### About this task
A word-for-word copy of the following listing is needed. Leave out its images.

### Exercise data
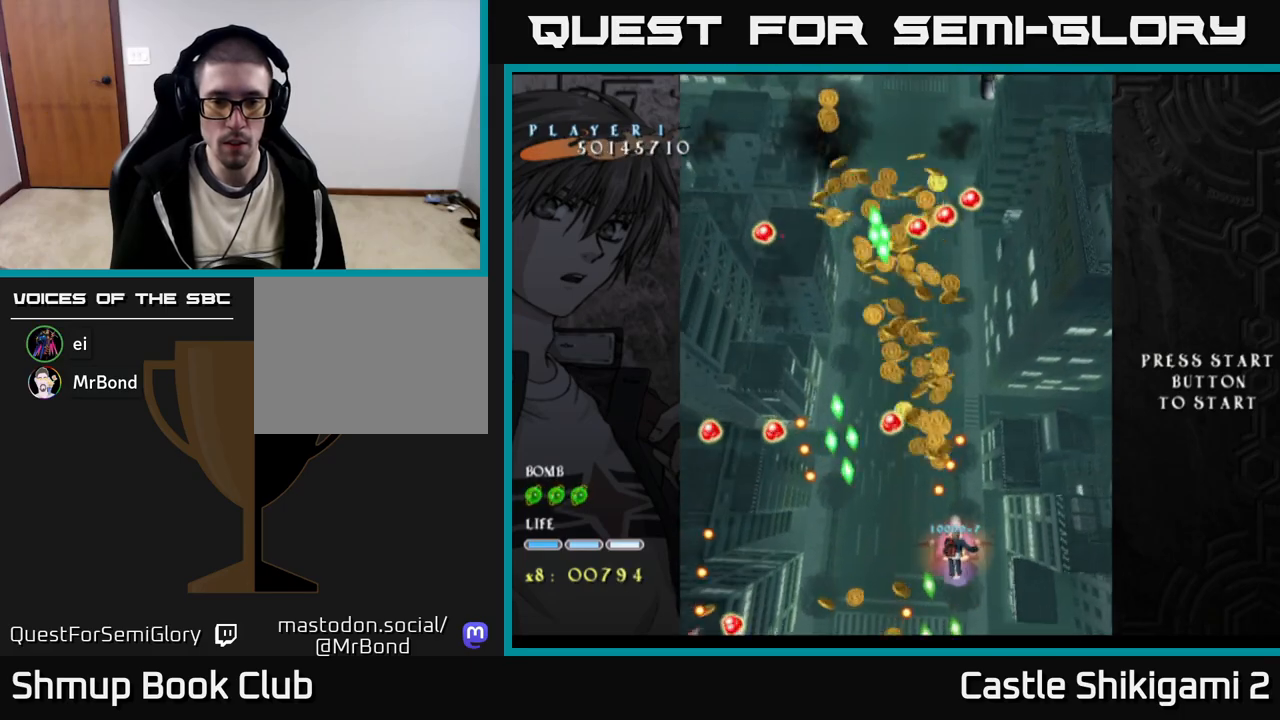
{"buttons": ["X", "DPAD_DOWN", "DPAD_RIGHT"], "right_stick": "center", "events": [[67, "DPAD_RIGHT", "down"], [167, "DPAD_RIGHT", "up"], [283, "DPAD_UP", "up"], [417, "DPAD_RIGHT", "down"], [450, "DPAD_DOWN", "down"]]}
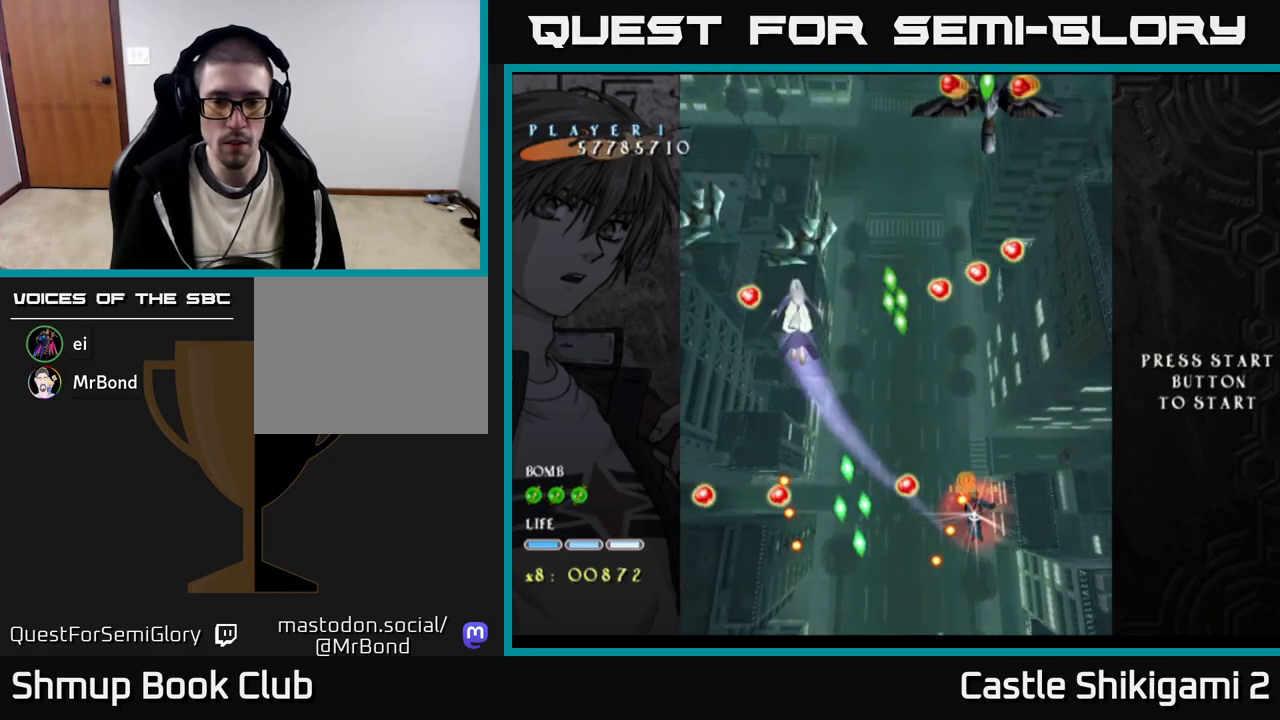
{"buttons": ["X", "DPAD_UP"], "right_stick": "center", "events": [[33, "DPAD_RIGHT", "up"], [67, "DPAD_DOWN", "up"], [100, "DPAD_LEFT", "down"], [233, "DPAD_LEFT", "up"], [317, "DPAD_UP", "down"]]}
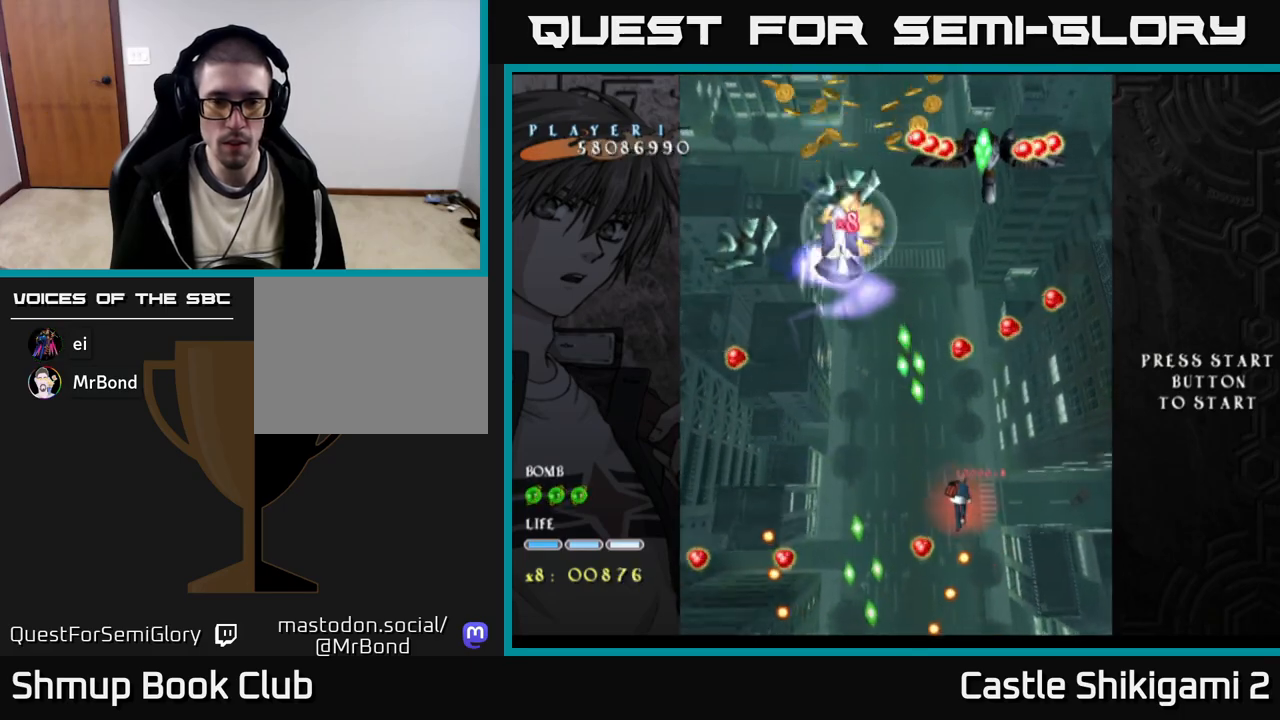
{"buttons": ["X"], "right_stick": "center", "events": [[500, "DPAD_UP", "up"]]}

### Expected answer
{"buttons": ["X", "DPAD_DOWN", "DPAD_RIGHT"], "right_stick": "center", "events": [[67, "DPAD_RIGHT", "down"], [167, "DPAD_RIGHT", "up"], [283, "DPAD_UP", "up"], [417, "DPAD_RIGHT", "down"], [450, "DPAD_DOWN", "down"]]}
{"buttons": ["X", "DPAD_UP"], "right_stick": "center", "events": [[33, "DPAD_RIGHT", "up"], [67, "DPAD_DOWN", "up"], [100, "DPAD_LEFT", "down"], [233, "DPAD_LEFT", "up"], [317, "DPAD_UP", "down"]]}
{"buttons": ["X"], "right_stick": "center", "events": [[500, "DPAD_UP", "up"]]}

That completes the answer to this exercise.